Composite products can play a pivotal role in the move toward sustainability. Martin/Martin worked on the San Francisco Museum of Modern Art, which features 700 FRP exterior cladding panels designed and manufactured by Kreysler & Associates. Earlier this year, the composites manufacturer teamed up with ACMA and environmental consultancy Sustainable Solutions Corp. to develop a life cycle analysis and environmental product declaration for its composite panels. (Composites Manufacturing magazine featured an article on this process and other work by ACMA in its spring 2024 issue.)
“We love composite panels,” says Beegles. “The benefits that are really meaningful to what we do are the durability, the light weight and the long-term life cycle so the materials can withstand lots of elements for many years.”
Touting the benefits of FRP products isn’t enough for customers in the infrastructure and construction markets. They seek data to support claims of a product’s sustainability.
There’s lots of talk about reducing the embodied carbon of buildings and other structures, which represents a substantial percentage of global emissions.
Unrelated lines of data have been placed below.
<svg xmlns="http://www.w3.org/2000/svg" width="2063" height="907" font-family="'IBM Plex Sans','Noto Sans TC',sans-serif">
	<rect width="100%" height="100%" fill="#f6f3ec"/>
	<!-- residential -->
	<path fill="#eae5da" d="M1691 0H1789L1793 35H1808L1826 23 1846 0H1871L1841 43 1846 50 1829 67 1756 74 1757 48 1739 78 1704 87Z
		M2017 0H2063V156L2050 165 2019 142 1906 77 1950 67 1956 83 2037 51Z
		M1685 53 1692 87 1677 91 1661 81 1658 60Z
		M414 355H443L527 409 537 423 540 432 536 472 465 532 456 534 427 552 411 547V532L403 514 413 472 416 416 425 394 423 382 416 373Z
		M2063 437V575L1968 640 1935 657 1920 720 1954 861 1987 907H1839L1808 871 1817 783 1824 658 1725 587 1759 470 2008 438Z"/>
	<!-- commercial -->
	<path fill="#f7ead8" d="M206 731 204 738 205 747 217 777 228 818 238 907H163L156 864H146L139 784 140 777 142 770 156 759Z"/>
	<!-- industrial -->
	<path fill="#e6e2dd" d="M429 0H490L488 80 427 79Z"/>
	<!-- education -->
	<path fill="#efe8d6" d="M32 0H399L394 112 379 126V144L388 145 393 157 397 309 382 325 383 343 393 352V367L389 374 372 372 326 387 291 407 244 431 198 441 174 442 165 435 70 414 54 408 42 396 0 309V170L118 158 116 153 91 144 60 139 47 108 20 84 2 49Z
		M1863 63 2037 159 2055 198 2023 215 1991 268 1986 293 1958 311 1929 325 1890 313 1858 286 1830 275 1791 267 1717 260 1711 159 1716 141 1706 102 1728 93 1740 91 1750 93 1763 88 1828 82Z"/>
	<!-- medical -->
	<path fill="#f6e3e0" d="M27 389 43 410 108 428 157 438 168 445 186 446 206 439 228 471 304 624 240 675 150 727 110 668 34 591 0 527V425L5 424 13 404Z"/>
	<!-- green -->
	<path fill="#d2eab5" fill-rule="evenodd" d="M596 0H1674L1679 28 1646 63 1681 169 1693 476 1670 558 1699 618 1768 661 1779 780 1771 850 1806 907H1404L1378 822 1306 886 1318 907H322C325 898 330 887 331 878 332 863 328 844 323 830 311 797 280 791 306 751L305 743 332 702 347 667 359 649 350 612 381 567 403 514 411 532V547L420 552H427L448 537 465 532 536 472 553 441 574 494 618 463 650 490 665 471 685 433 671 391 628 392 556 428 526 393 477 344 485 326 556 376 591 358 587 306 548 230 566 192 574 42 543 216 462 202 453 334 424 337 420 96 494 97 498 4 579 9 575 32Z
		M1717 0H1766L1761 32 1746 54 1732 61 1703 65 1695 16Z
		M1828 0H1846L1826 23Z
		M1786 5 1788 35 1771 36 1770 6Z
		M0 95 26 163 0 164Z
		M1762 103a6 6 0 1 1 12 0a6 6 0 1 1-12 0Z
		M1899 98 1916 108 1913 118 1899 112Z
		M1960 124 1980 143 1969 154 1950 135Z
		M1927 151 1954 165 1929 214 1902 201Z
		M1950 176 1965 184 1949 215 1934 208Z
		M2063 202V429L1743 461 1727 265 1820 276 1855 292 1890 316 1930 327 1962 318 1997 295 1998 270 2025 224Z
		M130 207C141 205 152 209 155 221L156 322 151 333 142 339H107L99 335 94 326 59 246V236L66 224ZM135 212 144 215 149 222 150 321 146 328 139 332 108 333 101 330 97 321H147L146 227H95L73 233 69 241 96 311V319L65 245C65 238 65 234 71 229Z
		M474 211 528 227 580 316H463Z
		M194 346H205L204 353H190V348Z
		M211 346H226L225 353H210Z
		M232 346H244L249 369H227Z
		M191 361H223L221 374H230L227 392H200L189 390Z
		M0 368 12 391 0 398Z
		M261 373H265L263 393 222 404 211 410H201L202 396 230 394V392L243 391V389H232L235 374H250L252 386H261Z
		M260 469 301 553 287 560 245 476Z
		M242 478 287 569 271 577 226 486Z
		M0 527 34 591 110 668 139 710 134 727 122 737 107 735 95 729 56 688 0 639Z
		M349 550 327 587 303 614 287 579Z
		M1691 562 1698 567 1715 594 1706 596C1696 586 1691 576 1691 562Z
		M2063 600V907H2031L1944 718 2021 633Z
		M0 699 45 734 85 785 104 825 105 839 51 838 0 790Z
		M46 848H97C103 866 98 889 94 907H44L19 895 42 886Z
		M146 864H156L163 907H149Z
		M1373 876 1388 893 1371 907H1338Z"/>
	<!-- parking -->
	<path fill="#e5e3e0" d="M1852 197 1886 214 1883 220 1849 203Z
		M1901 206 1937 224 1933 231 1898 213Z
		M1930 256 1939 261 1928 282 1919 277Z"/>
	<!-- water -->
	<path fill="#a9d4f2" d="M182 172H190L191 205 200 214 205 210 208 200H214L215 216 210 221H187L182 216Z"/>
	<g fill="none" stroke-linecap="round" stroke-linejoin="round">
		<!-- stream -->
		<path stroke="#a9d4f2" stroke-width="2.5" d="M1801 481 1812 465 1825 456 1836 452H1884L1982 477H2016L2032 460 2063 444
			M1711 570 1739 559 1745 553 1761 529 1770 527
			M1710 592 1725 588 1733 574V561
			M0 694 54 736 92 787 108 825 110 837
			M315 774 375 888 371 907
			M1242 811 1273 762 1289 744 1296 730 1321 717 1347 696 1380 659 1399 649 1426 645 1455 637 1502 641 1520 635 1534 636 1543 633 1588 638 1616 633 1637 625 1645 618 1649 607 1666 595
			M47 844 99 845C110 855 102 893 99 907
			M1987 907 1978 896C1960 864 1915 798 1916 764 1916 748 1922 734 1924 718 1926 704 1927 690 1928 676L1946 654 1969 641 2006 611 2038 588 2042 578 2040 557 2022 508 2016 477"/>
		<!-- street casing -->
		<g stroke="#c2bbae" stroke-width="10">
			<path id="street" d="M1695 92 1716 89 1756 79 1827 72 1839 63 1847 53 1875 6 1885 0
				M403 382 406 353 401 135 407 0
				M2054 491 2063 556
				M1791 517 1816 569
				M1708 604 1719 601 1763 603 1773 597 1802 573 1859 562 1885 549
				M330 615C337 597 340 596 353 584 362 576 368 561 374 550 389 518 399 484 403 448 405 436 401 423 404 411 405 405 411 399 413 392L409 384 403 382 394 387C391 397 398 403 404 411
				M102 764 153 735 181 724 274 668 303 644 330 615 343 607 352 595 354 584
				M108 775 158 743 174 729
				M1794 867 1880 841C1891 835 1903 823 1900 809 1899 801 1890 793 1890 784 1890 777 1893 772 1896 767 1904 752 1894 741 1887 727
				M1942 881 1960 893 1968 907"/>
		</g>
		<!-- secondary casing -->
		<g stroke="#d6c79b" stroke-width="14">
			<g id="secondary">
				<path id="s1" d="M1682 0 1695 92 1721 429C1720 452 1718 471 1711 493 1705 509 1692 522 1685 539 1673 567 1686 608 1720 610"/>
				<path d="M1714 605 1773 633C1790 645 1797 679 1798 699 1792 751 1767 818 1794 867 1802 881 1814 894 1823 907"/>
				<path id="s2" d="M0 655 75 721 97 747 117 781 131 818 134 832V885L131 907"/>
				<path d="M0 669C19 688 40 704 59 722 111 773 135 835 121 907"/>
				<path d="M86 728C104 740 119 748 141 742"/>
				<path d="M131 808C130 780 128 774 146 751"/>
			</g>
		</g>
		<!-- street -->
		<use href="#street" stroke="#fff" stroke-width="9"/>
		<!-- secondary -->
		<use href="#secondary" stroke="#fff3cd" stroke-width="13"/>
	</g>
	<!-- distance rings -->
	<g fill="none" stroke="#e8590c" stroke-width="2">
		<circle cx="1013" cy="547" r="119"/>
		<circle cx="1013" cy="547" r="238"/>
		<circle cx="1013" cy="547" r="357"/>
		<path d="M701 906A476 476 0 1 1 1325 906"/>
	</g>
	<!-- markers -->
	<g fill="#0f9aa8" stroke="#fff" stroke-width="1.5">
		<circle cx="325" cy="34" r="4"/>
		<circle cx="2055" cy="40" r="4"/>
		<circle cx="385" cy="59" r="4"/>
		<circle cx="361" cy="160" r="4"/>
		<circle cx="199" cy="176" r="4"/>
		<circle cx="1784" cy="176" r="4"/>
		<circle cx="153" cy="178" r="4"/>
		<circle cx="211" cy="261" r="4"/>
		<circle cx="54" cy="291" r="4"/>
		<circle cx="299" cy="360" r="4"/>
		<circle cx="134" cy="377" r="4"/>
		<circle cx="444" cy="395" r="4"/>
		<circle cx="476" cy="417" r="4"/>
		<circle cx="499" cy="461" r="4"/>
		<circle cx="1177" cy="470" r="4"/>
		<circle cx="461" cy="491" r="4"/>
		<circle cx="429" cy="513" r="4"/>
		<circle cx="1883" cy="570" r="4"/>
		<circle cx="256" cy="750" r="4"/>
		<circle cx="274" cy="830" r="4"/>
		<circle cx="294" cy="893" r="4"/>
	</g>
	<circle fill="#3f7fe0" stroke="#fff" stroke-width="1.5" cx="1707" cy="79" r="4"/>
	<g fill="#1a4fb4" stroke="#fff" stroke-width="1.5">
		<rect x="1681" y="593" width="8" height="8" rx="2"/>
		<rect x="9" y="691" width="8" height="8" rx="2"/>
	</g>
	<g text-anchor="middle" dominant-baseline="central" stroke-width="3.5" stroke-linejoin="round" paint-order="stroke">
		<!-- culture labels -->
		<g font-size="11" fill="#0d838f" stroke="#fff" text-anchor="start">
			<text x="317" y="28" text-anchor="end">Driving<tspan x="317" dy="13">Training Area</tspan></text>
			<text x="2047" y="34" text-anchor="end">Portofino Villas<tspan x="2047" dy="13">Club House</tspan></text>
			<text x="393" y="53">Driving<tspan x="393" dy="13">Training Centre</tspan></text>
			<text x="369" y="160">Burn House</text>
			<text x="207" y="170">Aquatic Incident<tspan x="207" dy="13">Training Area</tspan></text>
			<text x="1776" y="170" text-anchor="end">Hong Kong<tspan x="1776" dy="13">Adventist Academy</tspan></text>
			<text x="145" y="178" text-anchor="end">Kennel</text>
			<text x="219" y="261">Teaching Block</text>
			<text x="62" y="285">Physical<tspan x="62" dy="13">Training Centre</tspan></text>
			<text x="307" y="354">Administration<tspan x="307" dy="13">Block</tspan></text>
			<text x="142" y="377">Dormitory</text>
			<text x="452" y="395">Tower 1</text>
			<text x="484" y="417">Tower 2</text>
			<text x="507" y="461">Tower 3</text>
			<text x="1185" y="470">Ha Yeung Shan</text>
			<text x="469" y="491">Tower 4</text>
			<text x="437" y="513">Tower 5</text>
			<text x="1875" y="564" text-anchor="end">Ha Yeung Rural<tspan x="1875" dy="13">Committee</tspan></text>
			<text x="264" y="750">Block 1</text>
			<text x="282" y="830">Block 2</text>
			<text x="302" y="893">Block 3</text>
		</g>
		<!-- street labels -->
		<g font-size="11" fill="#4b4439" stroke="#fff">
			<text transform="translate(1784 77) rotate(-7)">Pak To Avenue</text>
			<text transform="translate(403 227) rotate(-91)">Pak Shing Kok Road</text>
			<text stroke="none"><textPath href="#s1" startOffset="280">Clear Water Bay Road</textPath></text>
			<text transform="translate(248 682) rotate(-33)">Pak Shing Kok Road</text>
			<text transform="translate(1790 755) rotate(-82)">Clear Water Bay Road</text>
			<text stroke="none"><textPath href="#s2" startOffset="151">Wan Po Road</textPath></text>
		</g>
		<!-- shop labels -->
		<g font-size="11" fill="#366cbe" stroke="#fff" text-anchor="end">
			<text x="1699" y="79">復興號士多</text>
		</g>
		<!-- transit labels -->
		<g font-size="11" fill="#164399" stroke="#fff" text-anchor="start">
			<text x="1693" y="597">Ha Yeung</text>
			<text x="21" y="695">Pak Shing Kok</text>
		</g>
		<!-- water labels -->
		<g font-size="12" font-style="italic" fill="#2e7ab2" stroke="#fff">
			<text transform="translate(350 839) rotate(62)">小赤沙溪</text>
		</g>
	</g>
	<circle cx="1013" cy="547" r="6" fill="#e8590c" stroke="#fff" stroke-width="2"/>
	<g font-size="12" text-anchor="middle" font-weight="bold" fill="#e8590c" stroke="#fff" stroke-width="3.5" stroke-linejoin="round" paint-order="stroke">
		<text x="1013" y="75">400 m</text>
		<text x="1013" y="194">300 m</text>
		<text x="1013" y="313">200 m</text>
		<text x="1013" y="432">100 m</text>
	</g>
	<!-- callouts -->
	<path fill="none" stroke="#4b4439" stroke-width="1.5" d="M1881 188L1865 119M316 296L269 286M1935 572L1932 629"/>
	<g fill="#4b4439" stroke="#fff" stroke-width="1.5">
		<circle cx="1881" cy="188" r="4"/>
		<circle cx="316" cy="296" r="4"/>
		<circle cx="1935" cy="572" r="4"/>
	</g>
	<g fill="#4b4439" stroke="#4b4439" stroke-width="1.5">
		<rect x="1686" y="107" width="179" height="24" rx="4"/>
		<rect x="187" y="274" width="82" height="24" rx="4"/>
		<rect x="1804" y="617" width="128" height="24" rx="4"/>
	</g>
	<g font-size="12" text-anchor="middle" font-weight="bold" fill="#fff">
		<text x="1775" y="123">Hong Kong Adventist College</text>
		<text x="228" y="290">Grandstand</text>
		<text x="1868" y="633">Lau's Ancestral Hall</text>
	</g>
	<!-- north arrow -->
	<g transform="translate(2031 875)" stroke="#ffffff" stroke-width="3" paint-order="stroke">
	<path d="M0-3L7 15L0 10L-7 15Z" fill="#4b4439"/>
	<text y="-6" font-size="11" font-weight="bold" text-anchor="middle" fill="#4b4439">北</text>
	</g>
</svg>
So, what is it?
Embodied carbon is the carbon dioxide or other greenhouse gas emissions, such as methane and nitric oxide, associated with the manufacture, transportation, installation, use, maintenance and disposal of materials or components used to construct a building or other structures. By contrast, operational carbon is the greenhouse gas emissions associated with the occupancy of a building, such as its heating and cooling.
“The Inflation Reduction Act provided funds for programs by the EPA and other agencies to reduce the embodied carbon associated with construction materials,” says ACMA’s sustainability leader John Schweitzer. “To remain competitive in these markets, manufacturers will need to demonstrate that use of their products reduces the embodied carbon of the built environment.”
“For the government sector, it’s all about data, data, data,” says Nadeau. “The civil engineering community needs numbers to plug into their calculations. They need to depend on certifications and guide specifications, such as the one ACMA is driving with the American Association of State Highway and Transportation Officials (AASHTO).”
ACMA and its Transportation Structures Council collaborated with AASHTO’s Committee on Bridges and Structures to develop guide specifications for designing FRP pedestrian bridges. The second edition, renamed the LRFD Guide Specifications for the Design of FRP Pedestrian Bridges, was approved by state DOT bridge engineers in June.
Clients in the private sector are equally interested in data to comply with increasing legislation, as well as meet their own sustainability goals.
“Our building owners are asking, ‘Can you give me data to show exactly how much impact my building system has? Can you compare for me the decision I make to spend more money on a panel, finish or structural system that has a lower embodied carbon impact?’” says Beegles. “They want to be able to show that what they did made a difference.”
As engineering firms like Martin/Martin strive to offer more sustainable solutions – and contribute data to the SE 2050 Commitment database and others like it — having transparent data to back up a product’s sustainability will be essential. The CIRCLE Program will help ACMA members generate that through its soon-to-be-released LCA-to-EPD generator.
“Having easy access to EPDs for your products is crucial for us as designers to be able to communicate to asset owners, architects and contractors the specific sustainable metrics associated with FRP panels and other composite products,” says Beegles.
While data matters, the environmental impact is the ultimate aim.
“We want to see everybody working toward the same goal, which is creating materials that have a lower embodied carbon footprint,” says Beegles.